Adrian Loh, an analyst with Merrill Lynch in Singapore, believes the situation will deteriorate even sooner. He predicts China’s oil import needs in 2010 will grow to at least 10 million barrels a day — twice Wu’s projection and an amount that would leave it struggling to find Persian Gulf suppliers.

“We believe that more than 50 percent of China’s oil imports in five years will have to come from Saudi Arabia,” Loh said. “The problem is, I’m not sure they’ll be able to deliver them.”

Saudi’s potential questioned

In recent months, influential oil analysts have begun to question Saudi Arabia’s petroleum potential. They cite the refusal of state-run oil company Saudi Aramco to provide reliable data about the performance of its fields and the methodology underlying its doubling of the kingdom’s estimated oil reserves in 1988.

Houston investment banker Matthew Simmons, author of the recently published “Twilight in the Desert: The Coming Saudi Oil Shock and the World Economy,” has emerged as a leading critic of the Saudi oil claims.

He argues that Saudi Arabia’s best oil fields are aging rapidly and warns that the giant Ghawar field, which produces half the kingdom’s output, could collapse in coming years because of mounting structural problems — with devastating consequences for global energy markets.

Questions about Saudi oil output, China’s growing demand, plus the wild card of terrorism are the recipe for “a perfect storm” that could spark future conflicts over access to oil, says Gal Luft, executive director of Washington’s Institute for Analysis of Global Security, a conservative think tank that advocates reducing America’s demand on foreign oil sources.

Recent tensions between China and United States over trade, oil acquisitions and China’s military buildup, as well as friction between China and Japan over conflicting claims to energy resources in the East China Sea and historical memories about World War II, have already created a delicate atmosphere, Luft says.

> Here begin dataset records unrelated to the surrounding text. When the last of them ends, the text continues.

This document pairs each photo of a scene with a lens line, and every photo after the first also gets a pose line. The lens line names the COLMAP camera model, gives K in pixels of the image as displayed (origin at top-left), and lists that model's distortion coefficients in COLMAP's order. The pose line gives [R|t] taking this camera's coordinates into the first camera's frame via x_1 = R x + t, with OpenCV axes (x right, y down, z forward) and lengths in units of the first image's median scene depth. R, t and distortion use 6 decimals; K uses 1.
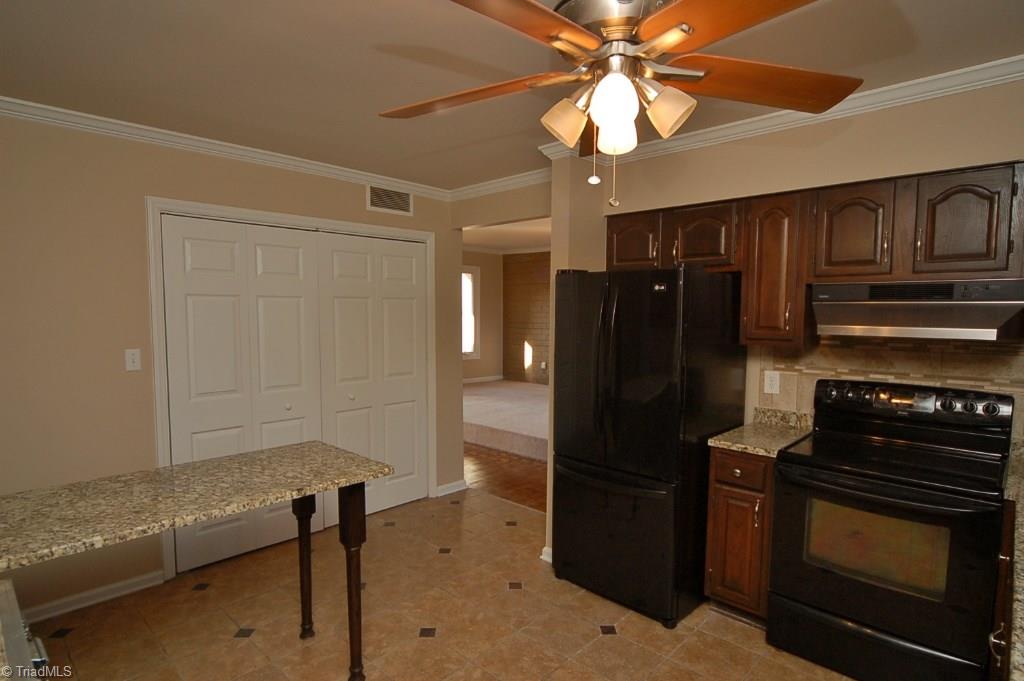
lens RADIAL K [[547.0, 0, 511.1], [0, 547.0, 354.7], [0, 0, 1]] dist [-0.014723, 0.000884]
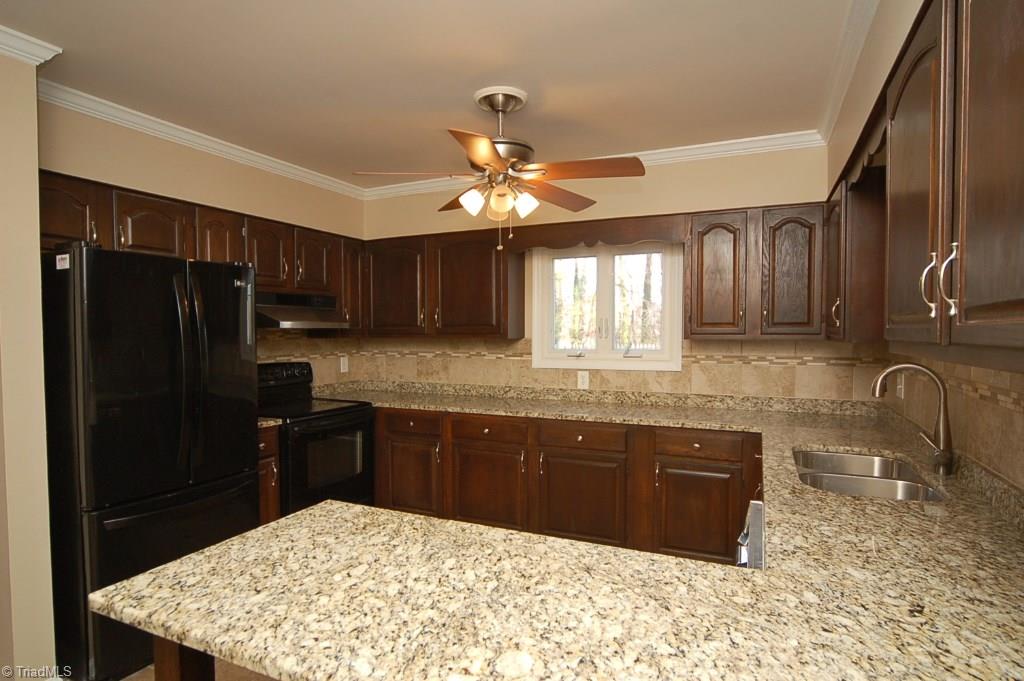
lens RADIAL K [[547.0, 0, 511.1], [0, 547.0, 354.7], [0, 0, 1]] dist [-0.014723, 0.000884]
pose [[-0.327798, -0.044312, 0.943708, -0.956828], [0.073751, 0.994651, 0.072322, -0.027884], [-0.941865, 0.093306, -0.322776, 0.950670]]
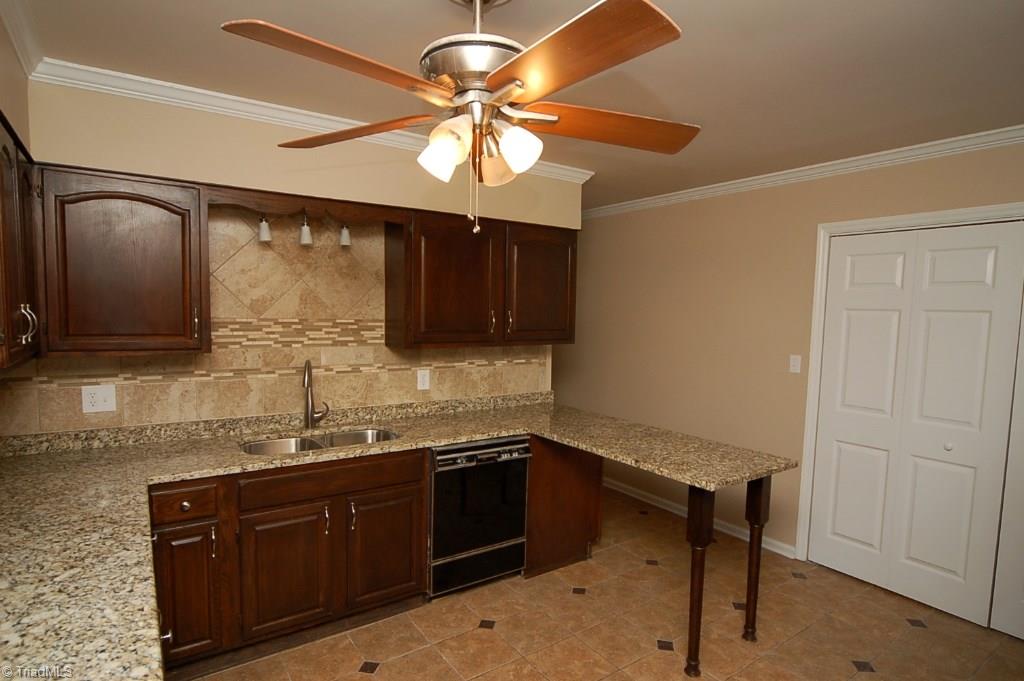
lens RADIAL K [[547.0, 0, 511.1], [0, 547.0, 354.7], [0, 0, 1]] dist [-0.014723, 0.000884]
pose [[-0.200321, 0.075040, -0.976852, 0.767307], [-0.100228, 0.990262, 0.096623, -0.081504], [0.974590, 0.117264, -0.190849, 0.776929]]
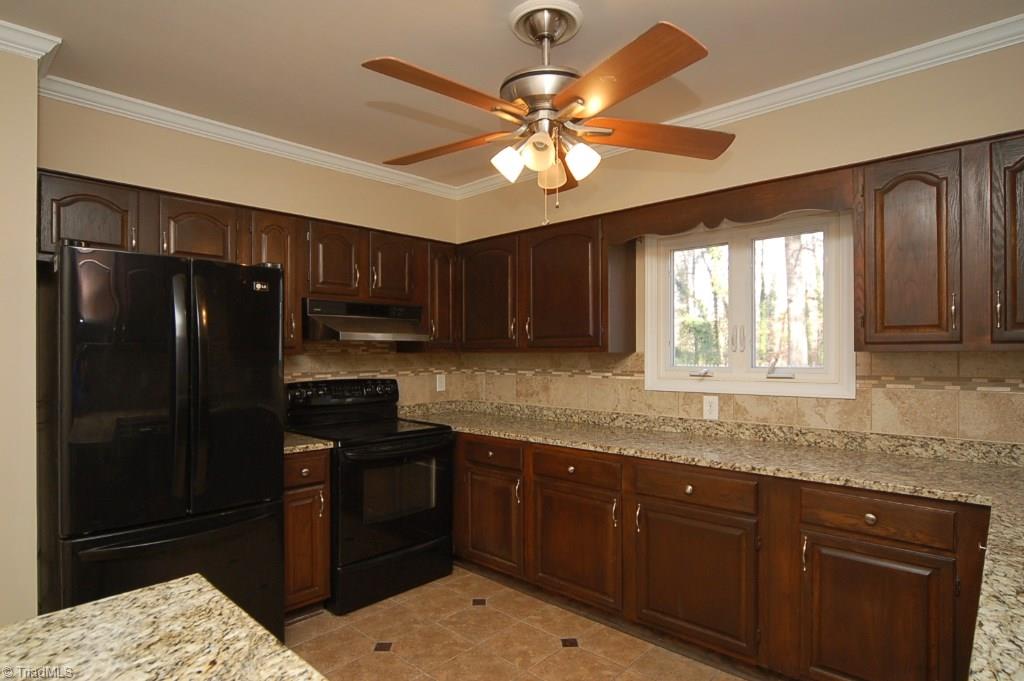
lens RADIAL K [[547.0, 0, 511.1], [0, 547.0, 354.7], [0, 0, 1]] dist [-0.014723, 0.000884]
pose [[-0.011846, -0.007088, 0.999905, -0.700448], [0.081133, 0.996671, 0.008026, 0.018537], [-0.996633, 0.081220, -0.011232, 0.668766]]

“In an environment of tension like this small incidents can spin out of control and lead to military confrontation,” Luft says. “It doesn’t necessarily mean war, but in all of this energy will be the main sticking point. It’s far more important than any other issue.”

Ties with Central Asia

Analysts said state-owned CNPC International’s acquisition of PetroKazakhstan was partly influenced by China’s desire to cement ties with Central Asia, reflecting its unease at the presence of U.S. forces in the former Soviet region that borders Afghanistan.

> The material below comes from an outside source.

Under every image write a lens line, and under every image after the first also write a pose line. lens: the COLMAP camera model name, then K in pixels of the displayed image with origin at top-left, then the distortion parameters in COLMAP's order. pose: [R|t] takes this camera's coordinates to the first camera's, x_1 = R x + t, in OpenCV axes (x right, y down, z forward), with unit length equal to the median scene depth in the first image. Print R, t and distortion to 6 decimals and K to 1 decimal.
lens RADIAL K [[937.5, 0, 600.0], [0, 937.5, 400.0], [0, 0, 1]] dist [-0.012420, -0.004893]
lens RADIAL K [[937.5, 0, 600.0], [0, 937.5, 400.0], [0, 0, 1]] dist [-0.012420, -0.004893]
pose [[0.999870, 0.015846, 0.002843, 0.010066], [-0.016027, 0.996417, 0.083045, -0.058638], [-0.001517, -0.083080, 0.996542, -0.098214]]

Chinese leaders “want to stick their flag in the ground and become a more important player in different countries,” said Paul Sampson, senior correspondent for London-based Energy Intelligence Group.

Cambridge Energy Research Associates, a Massachusetts-based consultancy, paints a much more optimistic scenario in regards to oil supplies.

In a June report, CERA said it believed that between now and 2010 there will be a substantial increase in worldwide oil production capacity, providing a supply cushion of 6 million to 7.5 million barrels per day that could cause oil prices to “slip well below US$40 a barrel as 2007-08 nears.”

The current supply cushion is about 1.5 million barrels per day — less than 2 percent of daily demand — and concerns about output disruptions are a key reason behind the recent surge in oil prices, which surpassed US$70 a barrel for the first time Aug. 29.

For their part, the Saudis said say they have enough oil to meet global demand for now and would raise production if prices rose too high.

Current Saudi oil production is about 9.5 million barrels per day — about 11 percent of the world total. Oil Minister Ali al-Naimi and other Saudi officials say the kingdom can ratchet up production to as high as 15 million barrels a day by 2015.

“I stand here to tell you that Saudi Arabian reserves are plentiful,” al-Naimi said in a Washington speech in May. “And we stand ready to raise output as the market dictates.”